Exercise aim:
All entries are to be copied verbatim, while the pictures stay out.

Recorded data:

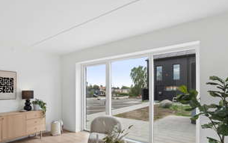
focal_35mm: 22
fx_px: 137
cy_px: 91
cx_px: 95
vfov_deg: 54.3
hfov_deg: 78.8
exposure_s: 1/125
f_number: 8
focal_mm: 10.5
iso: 200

Expected output:
focal_35mm: 22
fx_px: 137
cy_px: 91
cx_px: 95
vfov_deg: 54.3
hfov_deg: 78.8
exposure_s: 1/125
f_number: 8
focal_mm: 10.5
iso: 200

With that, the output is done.